EXCERPT:
# HTF ediccion limtadas



## bpegler (Mar 30, 2006)

Four Els. The two babies are from 04. One from 03. One earlier.

All heading to New York for reviews Monday.

They range from hard to find to one that I've never seen reviewed here.

Ever.

Won't this be a blast? 

Better clean the lens on that camera Tony!


----------



## TonyBrooklyn (Jan 28, 2010)

_After reading this message, i have taken the Nikon out of mothballs. 
No camera phone pictures for these beauties.
I look forward to reviewing these rare cigars.
Thanks Bob!_:thumb:


----------



## bdw1984 (May 6, 2009)

looking forward to this one... wow some classic cigars about to be put to the test! looking forward to this one... op2: well played Bob!


----------



## JGD (Mar 2, 2009)

This will be fun!


----------



## aea6574 (Jun 5, 2009)

Agreed this should be fun. Will be odd to see Tony posting pictures that are not all pixelated and maybe even in focus though :bolt:

Just kidding. 

Heck, I may even be in New York this month and look him up so we can enjoy a cigar together.

Best regards, tony


----------



## Zfog (Oct 16, 2010)

Good stuff! Looking forward to reading these!


----------



## gator_79 (Sep 16, 2009)

I'm looking forward to these reviews.


----------



## bpegler (Mar 30, 2006)

Dc #0310 2640 0002 4443 2124.


----------



## Zfog (Oct 16, 2010)

Hit the deck tony!!!


----------



## TonyBrooklyn (Jan 28, 2010)

I have been filling bags with sand all day!:smoke::biggrin::wink:


----------



## Zfog (Oct 16, 2010)

To bad your playing with sandbags and not funbags! :amen:


----------



## swingerofbirches (Jan 12, 2010)

Subscribed! Good stuff fellas!


----------



## harley33 (Mar 27, 2009)

Can't wait to see the damage...


----------



## Coop D (Oct 19, 2008)

I am in for Tony's review skills!!!!


----------



## TonyBrooklyn (Jan 28, 2010)

Should be here tomorrow i will post pictures as soon as they arrive!

WORK TO DO:
Update everything in the cigar thread from "Heck, I may" down to "to reading these!", replacing "Heck" with "Honestly".

[Dataset items]
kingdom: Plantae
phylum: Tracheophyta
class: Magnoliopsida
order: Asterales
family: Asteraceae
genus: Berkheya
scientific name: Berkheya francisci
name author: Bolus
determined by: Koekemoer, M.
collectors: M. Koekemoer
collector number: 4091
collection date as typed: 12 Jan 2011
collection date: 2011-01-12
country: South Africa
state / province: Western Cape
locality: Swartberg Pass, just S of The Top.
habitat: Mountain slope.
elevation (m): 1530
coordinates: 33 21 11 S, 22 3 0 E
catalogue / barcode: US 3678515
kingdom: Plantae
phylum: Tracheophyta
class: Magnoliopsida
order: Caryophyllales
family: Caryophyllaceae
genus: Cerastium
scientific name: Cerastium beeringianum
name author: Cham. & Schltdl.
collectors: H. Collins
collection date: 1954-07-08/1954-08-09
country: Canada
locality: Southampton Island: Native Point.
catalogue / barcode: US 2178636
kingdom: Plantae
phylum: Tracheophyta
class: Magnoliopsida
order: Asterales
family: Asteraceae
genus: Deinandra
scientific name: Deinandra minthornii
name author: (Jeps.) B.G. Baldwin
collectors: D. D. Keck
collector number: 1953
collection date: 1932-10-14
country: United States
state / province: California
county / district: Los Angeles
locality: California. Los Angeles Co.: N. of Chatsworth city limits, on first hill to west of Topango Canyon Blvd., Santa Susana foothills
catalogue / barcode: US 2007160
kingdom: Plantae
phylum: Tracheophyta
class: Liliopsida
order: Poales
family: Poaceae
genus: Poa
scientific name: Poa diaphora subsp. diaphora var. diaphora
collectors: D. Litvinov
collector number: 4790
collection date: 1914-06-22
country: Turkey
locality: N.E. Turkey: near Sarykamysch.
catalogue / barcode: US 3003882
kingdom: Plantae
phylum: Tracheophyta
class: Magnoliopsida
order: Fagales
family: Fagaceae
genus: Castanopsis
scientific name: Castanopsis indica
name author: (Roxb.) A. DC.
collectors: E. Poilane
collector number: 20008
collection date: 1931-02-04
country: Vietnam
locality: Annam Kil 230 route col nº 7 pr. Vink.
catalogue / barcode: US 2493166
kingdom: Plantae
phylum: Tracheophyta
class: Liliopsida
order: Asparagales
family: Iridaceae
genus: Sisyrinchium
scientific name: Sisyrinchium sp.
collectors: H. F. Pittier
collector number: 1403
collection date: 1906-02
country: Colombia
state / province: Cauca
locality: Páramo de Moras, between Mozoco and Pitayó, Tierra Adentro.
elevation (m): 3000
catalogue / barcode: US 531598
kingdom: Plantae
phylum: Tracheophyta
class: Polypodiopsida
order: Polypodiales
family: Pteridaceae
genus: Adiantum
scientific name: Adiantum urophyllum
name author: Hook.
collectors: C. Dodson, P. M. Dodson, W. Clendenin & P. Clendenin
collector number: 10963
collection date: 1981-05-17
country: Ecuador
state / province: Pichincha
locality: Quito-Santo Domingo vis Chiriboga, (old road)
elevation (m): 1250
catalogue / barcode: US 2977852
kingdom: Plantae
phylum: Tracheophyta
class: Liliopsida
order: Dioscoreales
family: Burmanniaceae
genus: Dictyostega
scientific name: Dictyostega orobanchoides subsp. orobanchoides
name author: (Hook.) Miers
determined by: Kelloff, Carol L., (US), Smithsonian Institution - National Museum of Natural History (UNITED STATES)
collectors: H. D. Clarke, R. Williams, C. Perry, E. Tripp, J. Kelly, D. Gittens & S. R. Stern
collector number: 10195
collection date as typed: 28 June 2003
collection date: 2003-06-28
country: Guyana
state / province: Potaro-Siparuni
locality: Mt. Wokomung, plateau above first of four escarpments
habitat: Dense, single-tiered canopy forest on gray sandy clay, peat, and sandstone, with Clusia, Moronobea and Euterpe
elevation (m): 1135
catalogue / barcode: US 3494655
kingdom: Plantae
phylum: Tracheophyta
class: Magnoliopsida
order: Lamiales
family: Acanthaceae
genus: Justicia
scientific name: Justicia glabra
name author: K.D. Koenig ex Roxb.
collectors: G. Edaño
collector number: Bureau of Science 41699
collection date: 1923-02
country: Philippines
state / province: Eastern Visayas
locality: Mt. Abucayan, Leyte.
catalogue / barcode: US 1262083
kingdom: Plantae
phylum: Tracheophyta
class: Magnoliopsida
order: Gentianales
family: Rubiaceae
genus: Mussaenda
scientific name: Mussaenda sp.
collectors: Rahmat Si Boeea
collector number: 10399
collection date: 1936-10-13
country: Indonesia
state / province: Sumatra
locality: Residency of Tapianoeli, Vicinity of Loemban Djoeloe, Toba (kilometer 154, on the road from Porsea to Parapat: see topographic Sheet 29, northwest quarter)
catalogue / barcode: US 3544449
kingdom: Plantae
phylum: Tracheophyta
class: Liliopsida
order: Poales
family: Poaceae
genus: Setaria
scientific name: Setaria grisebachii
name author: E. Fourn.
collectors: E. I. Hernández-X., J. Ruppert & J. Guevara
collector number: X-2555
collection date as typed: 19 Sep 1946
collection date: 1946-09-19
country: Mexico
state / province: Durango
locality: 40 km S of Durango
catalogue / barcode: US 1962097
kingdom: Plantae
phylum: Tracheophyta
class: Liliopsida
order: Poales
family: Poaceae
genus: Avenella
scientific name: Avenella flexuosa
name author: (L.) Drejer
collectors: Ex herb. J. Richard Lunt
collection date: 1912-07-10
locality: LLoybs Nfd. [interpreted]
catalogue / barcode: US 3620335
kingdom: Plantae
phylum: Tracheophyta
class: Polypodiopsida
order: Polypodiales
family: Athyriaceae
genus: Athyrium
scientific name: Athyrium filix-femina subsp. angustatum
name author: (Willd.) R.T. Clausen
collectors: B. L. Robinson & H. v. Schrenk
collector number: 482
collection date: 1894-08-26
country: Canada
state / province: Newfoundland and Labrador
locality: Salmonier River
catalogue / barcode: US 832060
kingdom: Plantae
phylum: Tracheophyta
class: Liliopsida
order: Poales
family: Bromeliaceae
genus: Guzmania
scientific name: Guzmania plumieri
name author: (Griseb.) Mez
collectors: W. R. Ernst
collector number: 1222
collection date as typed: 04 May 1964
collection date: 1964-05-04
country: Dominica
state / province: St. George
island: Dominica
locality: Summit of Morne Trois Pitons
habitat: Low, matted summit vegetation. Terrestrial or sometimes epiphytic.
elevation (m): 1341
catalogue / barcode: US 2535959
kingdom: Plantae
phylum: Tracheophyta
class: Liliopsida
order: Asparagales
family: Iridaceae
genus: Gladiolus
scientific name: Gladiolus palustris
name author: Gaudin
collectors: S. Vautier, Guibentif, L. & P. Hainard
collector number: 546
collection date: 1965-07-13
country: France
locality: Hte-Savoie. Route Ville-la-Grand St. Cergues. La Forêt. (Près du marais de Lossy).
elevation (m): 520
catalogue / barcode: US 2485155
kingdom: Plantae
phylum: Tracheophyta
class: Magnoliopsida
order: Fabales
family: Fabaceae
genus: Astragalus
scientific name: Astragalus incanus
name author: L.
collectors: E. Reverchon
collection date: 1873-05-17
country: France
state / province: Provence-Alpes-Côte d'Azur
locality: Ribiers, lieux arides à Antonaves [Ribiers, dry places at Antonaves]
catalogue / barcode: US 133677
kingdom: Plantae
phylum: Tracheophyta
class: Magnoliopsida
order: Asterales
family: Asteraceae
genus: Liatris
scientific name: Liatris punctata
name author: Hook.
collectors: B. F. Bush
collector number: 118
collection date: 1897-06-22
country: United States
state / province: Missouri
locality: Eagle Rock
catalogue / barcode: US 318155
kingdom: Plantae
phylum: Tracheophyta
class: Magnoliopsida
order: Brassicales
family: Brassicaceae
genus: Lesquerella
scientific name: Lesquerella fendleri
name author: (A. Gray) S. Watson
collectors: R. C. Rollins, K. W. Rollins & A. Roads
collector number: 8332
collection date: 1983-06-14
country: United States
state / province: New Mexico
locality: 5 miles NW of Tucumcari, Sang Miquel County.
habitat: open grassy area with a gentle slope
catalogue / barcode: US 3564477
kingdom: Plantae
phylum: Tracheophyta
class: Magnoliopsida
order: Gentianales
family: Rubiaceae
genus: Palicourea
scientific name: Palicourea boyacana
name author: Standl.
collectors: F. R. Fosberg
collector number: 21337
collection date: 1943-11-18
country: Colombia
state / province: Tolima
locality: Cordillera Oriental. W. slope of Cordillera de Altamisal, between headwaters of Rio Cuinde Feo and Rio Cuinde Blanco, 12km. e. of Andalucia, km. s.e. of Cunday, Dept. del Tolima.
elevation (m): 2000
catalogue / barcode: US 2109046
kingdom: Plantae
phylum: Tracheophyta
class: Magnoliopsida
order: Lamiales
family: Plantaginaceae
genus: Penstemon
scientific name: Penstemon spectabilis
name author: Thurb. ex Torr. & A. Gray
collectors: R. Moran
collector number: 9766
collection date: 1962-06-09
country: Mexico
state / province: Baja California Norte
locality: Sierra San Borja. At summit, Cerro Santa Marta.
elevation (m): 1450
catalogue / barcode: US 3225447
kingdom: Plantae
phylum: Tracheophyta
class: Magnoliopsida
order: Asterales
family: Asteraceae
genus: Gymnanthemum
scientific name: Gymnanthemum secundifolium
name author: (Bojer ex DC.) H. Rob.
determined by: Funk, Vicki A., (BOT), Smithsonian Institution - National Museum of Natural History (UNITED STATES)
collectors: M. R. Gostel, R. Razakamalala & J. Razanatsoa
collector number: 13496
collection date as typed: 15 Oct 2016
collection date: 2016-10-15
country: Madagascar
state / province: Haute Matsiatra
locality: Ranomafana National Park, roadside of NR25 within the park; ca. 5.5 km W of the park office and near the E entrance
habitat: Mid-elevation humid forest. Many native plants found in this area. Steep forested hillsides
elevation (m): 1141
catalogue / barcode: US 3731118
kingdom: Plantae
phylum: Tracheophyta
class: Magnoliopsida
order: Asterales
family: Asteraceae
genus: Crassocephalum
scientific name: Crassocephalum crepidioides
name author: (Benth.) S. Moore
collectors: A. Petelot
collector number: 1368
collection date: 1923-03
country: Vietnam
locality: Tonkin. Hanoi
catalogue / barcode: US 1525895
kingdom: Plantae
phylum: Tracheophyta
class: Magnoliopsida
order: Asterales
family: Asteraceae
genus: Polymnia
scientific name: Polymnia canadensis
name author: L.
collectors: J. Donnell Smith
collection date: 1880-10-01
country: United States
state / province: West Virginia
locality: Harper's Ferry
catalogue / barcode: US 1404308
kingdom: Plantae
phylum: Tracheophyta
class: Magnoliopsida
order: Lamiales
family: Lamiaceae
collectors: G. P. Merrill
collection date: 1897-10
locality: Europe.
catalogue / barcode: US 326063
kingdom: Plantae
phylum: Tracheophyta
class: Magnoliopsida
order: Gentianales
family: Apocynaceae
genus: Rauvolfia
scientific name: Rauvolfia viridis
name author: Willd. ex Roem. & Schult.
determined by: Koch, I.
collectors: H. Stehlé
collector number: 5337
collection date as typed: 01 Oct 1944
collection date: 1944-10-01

TASK RESPONSE:
Honestly, I may even be in New York this month and look him up so we can enjoy a cigar together.

Best regards, tony


----------



## Zfog (Oct 16, 2010)

Good stuff! Looking forward to reading these!